At his next session with Thaddeus, Cadel found out more about the Axis Institute. Dr. Darkkon was only too pleased to answer all of his son's questions.

"Oh yes. Dr. Vee. We call him the Virus." Dr. Darkkon's spectacles had been confiscated by suspicious warders who had come to realize that he could see perfectly well without them, so he was now speaking into a toilet bowl. This piece of plumbing, which stood stark and gleaming in the corner of his cell, had been modified with a transmitter and a screen of thin plastic that floated on top of the water. Its only drawback lay in the fact that Dr. Darkkon now had to feign illness all the time. "The Virus is extremely talented," he croaked, and pretended to retch before continuing. "It's quite true—he
does
design customized firewalls.
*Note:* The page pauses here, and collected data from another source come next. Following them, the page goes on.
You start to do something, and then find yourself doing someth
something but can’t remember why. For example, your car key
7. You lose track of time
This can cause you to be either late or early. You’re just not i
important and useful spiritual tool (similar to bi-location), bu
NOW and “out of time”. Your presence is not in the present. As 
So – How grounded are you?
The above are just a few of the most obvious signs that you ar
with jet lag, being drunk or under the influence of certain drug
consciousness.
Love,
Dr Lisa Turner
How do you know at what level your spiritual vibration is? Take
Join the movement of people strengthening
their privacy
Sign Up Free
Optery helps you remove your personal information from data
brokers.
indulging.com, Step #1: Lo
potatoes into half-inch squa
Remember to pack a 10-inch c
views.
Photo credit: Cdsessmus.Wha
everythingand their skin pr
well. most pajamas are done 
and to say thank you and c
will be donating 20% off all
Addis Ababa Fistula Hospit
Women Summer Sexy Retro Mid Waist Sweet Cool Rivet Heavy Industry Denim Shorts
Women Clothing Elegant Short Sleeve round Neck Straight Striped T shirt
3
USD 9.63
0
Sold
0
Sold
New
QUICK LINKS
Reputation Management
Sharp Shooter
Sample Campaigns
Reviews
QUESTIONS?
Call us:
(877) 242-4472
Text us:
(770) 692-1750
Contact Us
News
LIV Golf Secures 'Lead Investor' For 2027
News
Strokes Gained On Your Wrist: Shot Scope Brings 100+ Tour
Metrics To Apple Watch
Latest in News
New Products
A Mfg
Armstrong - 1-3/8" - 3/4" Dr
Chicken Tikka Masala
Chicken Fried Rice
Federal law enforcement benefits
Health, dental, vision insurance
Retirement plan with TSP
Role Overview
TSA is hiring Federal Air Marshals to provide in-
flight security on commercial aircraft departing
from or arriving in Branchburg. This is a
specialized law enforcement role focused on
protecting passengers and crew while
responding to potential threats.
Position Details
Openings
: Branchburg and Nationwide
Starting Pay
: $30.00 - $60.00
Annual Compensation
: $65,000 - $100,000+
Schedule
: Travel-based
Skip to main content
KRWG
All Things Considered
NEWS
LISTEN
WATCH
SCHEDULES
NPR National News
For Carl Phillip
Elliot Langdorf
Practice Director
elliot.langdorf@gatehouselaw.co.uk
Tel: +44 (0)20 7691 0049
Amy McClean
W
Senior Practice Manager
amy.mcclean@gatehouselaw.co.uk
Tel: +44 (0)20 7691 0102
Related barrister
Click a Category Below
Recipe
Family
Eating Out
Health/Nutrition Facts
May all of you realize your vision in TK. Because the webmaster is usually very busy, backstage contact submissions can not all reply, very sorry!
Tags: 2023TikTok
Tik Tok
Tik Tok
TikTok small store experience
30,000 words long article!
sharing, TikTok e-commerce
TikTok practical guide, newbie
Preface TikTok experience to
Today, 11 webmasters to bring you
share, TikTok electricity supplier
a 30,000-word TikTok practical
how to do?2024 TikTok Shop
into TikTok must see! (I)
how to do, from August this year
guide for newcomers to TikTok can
On his days off, he also creates methods for breaking through the same firewalls. That's the way he keeps himself in business."

"Then why does he teach at the institute?" Cadel queried.

"Because he can do whatever he likes," Dr. Darkkon explained, "without having thickheads continually snooping and interfering. He likes the challenge, too. He likes the sort of minds we attract. And of course we pay well.
Very
well."

Cadel pondered this. After a while, he said, "What about that Brendan guy? Why is he at the institute?"

"Because no one else will hire him," Dr. Darkkon revealed. "He puts people off, being autistic. People find him hard to deal with. Personally, I don't care
what
he says to the students. It's no skin off my nose."

"Brendan doesn't understand why he can't move numbers around at will," Thaddeus interjected. "For him, tax laws are simply obstacles to be surmounted. He has no comprehension of rules at all. Thinks they're illogical. He just wants to get on with things."

"And Art?" said Cadel. "What does he do?"

Dr. Darkkon coughed into the screen for a few seconds, his shoulders heaving. It wasn't a pretty sight.